FacilityLocation
This is the GitHub page for our 700 project.
Problem Description
Graph with nodes + edges
The Graphs in our problem consists of:
- Vertices(V)
- Edges(E)
- distance?
- population
- residential type
Output: A set of nodes of the optimal facility location
Constraint:
- Every
must have
(facilities must be places on industrial zones)
Measure of performance: All 'client' nodes must be in a residential zone, compute the distance (u,s) minimise the sum of distance*p(u)

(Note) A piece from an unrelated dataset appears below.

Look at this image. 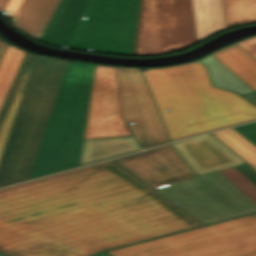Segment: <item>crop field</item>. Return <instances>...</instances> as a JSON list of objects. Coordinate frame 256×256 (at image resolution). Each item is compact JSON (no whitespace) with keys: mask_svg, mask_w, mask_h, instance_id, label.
Segmentation results:
<instances>
[{"mask_svg":"<svg viewBox=\"0 0 256 256\" xmlns=\"http://www.w3.org/2000/svg\"><path fill=\"white\" fill-rule=\"evenodd\" d=\"M247 99L256 104V92L244 95Z\"/></svg>","mask_w":256,"mask_h":256,"instance_id":"obj_29","label":"crop field"},{"mask_svg":"<svg viewBox=\"0 0 256 256\" xmlns=\"http://www.w3.org/2000/svg\"><path fill=\"white\" fill-rule=\"evenodd\" d=\"M236 44L256 60V36L236 42Z\"/></svg>","mask_w":256,"mask_h":256,"instance_id":"obj_26","label":"crop field"},{"mask_svg":"<svg viewBox=\"0 0 256 256\" xmlns=\"http://www.w3.org/2000/svg\"><path fill=\"white\" fill-rule=\"evenodd\" d=\"M201 61L209 67L215 86L234 90L242 95L253 92L252 89L210 55L201 59Z\"/></svg>","mask_w":256,"mask_h":256,"instance_id":"obj_21","label":"crop field"},{"mask_svg":"<svg viewBox=\"0 0 256 256\" xmlns=\"http://www.w3.org/2000/svg\"><path fill=\"white\" fill-rule=\"evenodd\" d=\"M222 5L226 28L256 22V0H222Z\"/></svg>","mask_w":256,"mask_h":256,"instance_id":"obj_20","label":"crop field"},{"mask_svg":"<svg viewBox=\"0 0 256 256\" xmlns=\"http://www.w3.org/2000/svg\"><path fill=\"white\" fill-rule=\"evenodd\" d=\"M197 42L191 0H142L134 55L161 54Z\"/></svg>","mask_w":256,"mask_h":256,"instance_id":"obj_8","label":"crop field"},{"mask_svg":"<svg viewBox=\"0 0 256 256\" xmlns=\"http://www.w3.org/2000/svg\"><path fill=\"white\" fill-rule=\"evenodd\" d=\"M8 0H0V14L3 11L5 5L7 4Z\"/></svg>","mask_w":256,"mask_h":256,"instance_id":"obj_30","label":"crop field"},{"mask_svg":"<svg viewBox=\"0 0 256 256\" xmlns=\"http://www.w3.org/2000/svg\"><path fill=\"white\" fill-rule=\"evenodd\" d=\"M207 131L256 119V106L211 86L201 62L162 68Z\"/></svg>","mask_w":256,"mask_h":256,"instance_id":"obj_5","label":"crop field"},{"mask_svg":"<svg viewBox=\"0 0 256 256\" xmlns=\"http://www.w3.org/2000/svg\"><path fill=\"white\" fill-rule=\"evenodd\" d=\"M117 74L123 118L141 147L168 142L140 69L117 67Z\"/></svg>","mask_w":256,"mask_h":256,"instance_id":"obj_10","label":"crop field"},{"mask_svg":"<svg viewBox=\"0 0 256 256\" xmlns=\"http://www.w3.org/2000/svg\"><path fill=\"white\" fill-rule=\"evenodd\" d=\"M155 189L205 224L256 211V203L218 171Z\"/></svg>","mask_w":256,"mask_h":256,"instance_id":"obj_6","label":"crop field"},{"mask_svg":"<svg viewBox=\"0 0 256 256\" xmlns=\"http://www.w3.org/2000/svg\"><path fill=\"white\" fill-rule=\"evenodd\" d=\"M93 205L153 237L202 225L152 189Z\"/></svg>","mask_w":256,"mask_h":256,"instance_id":"obj_9","label":"crop field"},{"mask_svg":"<svg viewBox=\"0 0 256 256\" xmlns=\"http://www.w3.org/2000/svg\"><path fill=\"white\" fill-rule=\"evenodd\" d=\"M140 148L134 136L83 140L79 166Z\"/></svg>","mask_w":256,"mask_h":256,"instance_id":"obj_17","label":"crop field"},{"mask_svg":"<svg viewBox=\"0 0 256 256\" xmlns=\"http://www.w3.org/2000/svg\"><path fill=\"white\" fill-rule=\"evenodd\" d=\"M67 62L25 53L0 111V186L28 178Z\"/></svg>","mask_w":256,"mask_h":256,"instance_id":"obj_2","label":"crop field"},{"mask_svg":"<svg viewBox=\"0 0 256 256\" xmlns=\"http://www.w3.org/2000/svg\"><path fill=\"white\" fill-rule=\"evenodd\" d=\"M226 178L256 202V186L233 167L219 170Z\"/></svg>","mask_w":256,"mask_h":256,"instance_id":"obj_24","label":"crop field"},{"mask_svg":"<svg viewBox=\"0 0 256 256\" xmlns=\"http://www.w3.org/2000/svg\"><path fill=\"white\" fill-rule=\"evenodd\" d=\"M211 55L256 91V61L239 46L234 43Z\"/></svg>","mask_w":256,"mask_h":256,"instance_id":"obj_18","label":"crop field"},{"mask_svg":"<svg viewBox=\"0 0 256 256\" xmlns=\"http://www.w3.org/2000/svg\"><path fill=\"white\" fill-rule=\"evenodd\" d=\"M114 160L153 188L196 176L172 144Z\"/></svg>","mask_w":256,"mask_h":256,"instance_id":"obj_13","label":"crop field"},{"mask_svg":"<svg viewBox=\"0 0 256 256\" xmlns=\"http://www.w3.org/2000/svg\"><path fill=\"white\" fill-rule=\"evenodd\" d=\"M198 40L225 28L221 0H192Z\"/></svg>","mask_w":256,"mask_h":256,"instance_id":"obj_19","label":"crop field"},{"mask_svg":"<svg viewBox=\"0 0 256 256\" xmlns=\"http://www.w3.org/2000/svg\"><path fill=\"white\" fill-rule=\"evenodd\" d=\"M216 137L230 146L256 170V147L232 128L213 132Z\"/></svg>","mask_w":256,"mask_h":256,"instance_id":"obj_23","label":"crop field"},{"mask_svg":"<svg viewBox=\"0 0 256 256\" xmlns=\"http://www.w3.org/2000/svg\"><path fill=\"white\" fill-rule=\"evenodd\" d=\"M127 135L132 133L122 118L116 67L96 65L83 139Z\"/></svg>","mask_w":256,"mask_h":256,"instance_id":"obj_11","label":"crop field"},{"mask_svg":"<svg viewBox=\"0 0 256 256\" xmlns=\"http://www.w3.org/2000/svg\"><path fill=\"white\" fill-rule=\"evenodd\" d=\"M146 189L111 160L0 189V250L88 256L151 238L91 205Z\"/></svg>","mask_w":256,"mask_h":256,"instance_id":"obj_1","label":"crop field"},{"mask_svg":"<svg viewBox=\"0 0 256 256\" xmlns=\"http://www.w3.org/2000/svg\"><path fill=\"white\" fill-rule=\"evenodd\" d=\"M0 256H11V255H8V254L0 251Z\"/></svg>","mask_w":256,"mask_h":256,"instance_id":"obj_31","label":"crop field"},{"mask_svg":"<svg viewBox=\"0 0 256 256\" xmlns=\"http://www.w3.org/2000/svg\"><path fill=\"white\" fill-rule=\"evenodd\" d=\"M105 253L113 256H256V214Z\"/></svg>","mask_w":256,"mask_h":256,"instance_id":"obj_4","label":"crop field"},{"mask_svg":"<svg viewBox=\"0 0 256 256\" xmlns=\"http://www.w3.org/2000/svg\"><path fill=\"white\" fill-rule=\"evenodd\" d=\"M233 129L256 146V122L234 127Z\"/></svg>","mask_w":256,"mask_h":256,"instance_id":"obj_25","label":"crop field"},{"mask_svg":"<svg viewBox=\"0 0 256 256\" xmlns=\"http://www.w3.org/2000/svg\"><path fill=\"white\" fill-rule=\"evenodd\" d=\"M143 72L171 140L206 132L161 68Z\"/></svg>","mask_w":256,"mask_h":256,"instance_id":"obj_12","label":"crop field"},{"mask_svg":"<svg viewBox=\"0 0 256 256\" xmlns=\"http://www.w3.org/2000/svg\"><path fill=\"white\" fill-rule=\"evenodd\" d=\"M234 168H236L240 173H242L246 178L256 185V171L247 163L234 166Z\"/></svg>","mask_w":256,"mask_h":256,"instance_id":"obj_27","label":"crop field"},{"mask_svg":"<svg viewBox=\"0 0 256 256\" xmlns=\"http://www.w3.org/2000/svg\"><path fill=\"white\" fill-rule=\"evenodd\" d=\"M88 0H61L39 41L68 48Z\"/></svg>","mask_w":256,"mask_h":256,"instance_id":"obj_16","label":"crop field"},{"mask_svg":"<svg viewBox=\"0 0 256 256\" xmlns=\"http://www.w3.org/2000/svg\"><path fill=\"white\" fill-rule=\"evenodd\" d=\"M24 53V51L8 45L2 58L0 63V108Z\"/></svg>","mask_w":256,"mask_h":256,"instance_id":"obj_22","label":"crop field"},{"mask_svg":"<svg viewBox=\"0 0 256 256\" xmlns=\"http://www.w3.org/2000/svg\"><path fill=\"white\" fill-rule=\"evenodd\" d=\"M97 256H110V255H107V254H105V253H102V254H99V255H97Z\"/></svg>","mask_w":256,"mask_h":256,"instance_id":"obj_32","label":"crop field"},{"mask_svg":"<svg viewBox=\"0 0 256 256\" xmlns=\"http://www.w3.org/2000/svg\"><path fill=\"white\" fill-rule=\"evenodd\" d=\"M60 0H9L4 11L15 27L38 40Z\"/></svg>","mask_w":256,"mask_h":256,"instance_id":"obj_15","label":"crop field"},{"mask_svg":"<svg viewBox=\"0 0 256 256\" xmlns=\"http://www.w3.org/2000/svg\"><path fill=\"white\" fill-rule=\"evenodd\" d=\"M94 66L67 64L29 178L78 166Z\"/></svg>","mask_w":256,"mask_h":256,"instance_id":"obj_3","label":"crop field"},{"mask_svg":"<svg viewBox=\"0 0 256 256\" xmlns=\"http://www.w3.org/2000/svg\"><path fill=\"white\" fill-rule=\"evenodd\" d=\"M194 138L172 144L197 175L245 163L210 134Z\"/></svg>","mask_w":256,"mask_h":256,"instance_id":"obj_14","label":"crop field"},{"mask_svg":"<svg viewBox=\"0 0 256 256\" xmlns=\"http://www.w3.org/2000/svg\"><path fill=\"white\" fill-rule=\"evenodd\" d=\"M139 0H90L72 46L132 55Z\"/></svg>","mask_w":256,"mask_h":256,"instance_id":"obj_7","label":"crop field"},{"mask_svg":"<svg viewBox=\"0 0 256 256\" xmlns=\"http://www.w3.org/2000/svg\"><path fill=\"white\" fill-rule=\"evenodd\" d=\"M1 40L2 39L0 38V61H1V58H2V56H3L4 52H5V49H6L7 45H8V42H6V41L2 42Z\"/></svg>","mask_w":256,"mask_h":256,"instance_id":"obj_28","label":"crop field"}]
</instances>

First priority is to use linear programming methods to solve this problem
Algorithm 1) Initialize the facility locations and increase their capacity by a certain amount e.g. 20% 2) Run an iterative allocation-location process a) Assign demand locations to their closest unfulfilled facility b) Recalculate each facility location as the cenroid of its service area using the results of stage a. c) Repeat a) and b) until facility locations converge or the maximum interations is reaced. 3) Swap those final locations determined in step 2 exhaustively amoung facilities and use the original capcity vales. a) swap the facility locations amoung facilities b) run the allocation-llocation iteration after each capacity swap c) evaluate the result by their weight or their value from the population d) repeat a and b until the facility locations are coupled with the actual capacities in all possible ways 4) Choose the final solution with the minimum distance to population weight among all recorded solutions
We will be focusing on using Local Search with single swaps and Local search with multi-swaps. We plan on creating 2 different versions while using the algorithms. 1 using euclidean distance to measure the cost of each combination of facilities and the 2nd one will be using the network.
The algorithm itself contains 2 phases:
- Finding the Initial K facilities
- Swapping or multi-swapping
Euclidean Distance Version 1:
- Find initial K using Centrality and clustering
- Swap one facility at a time to find the best combination
Euclidean Distance Version 2:
- Find initial K by finding furthest nodes apart to each other
- Swap one facility at a time to find the best combination
Euclidean Distance Version 3:
- Find initial K by using Centrality and clustering
- Swap multiple p facilities at a time to find the best combination
Euclidean Distance Version 4:
- Find initial K by finding the furthest nodes apart to each other
- Swap multiple p facilities at a time to find the best combination
Using the network has the same steps however the edges will be used as the distance instead of euclidean distance.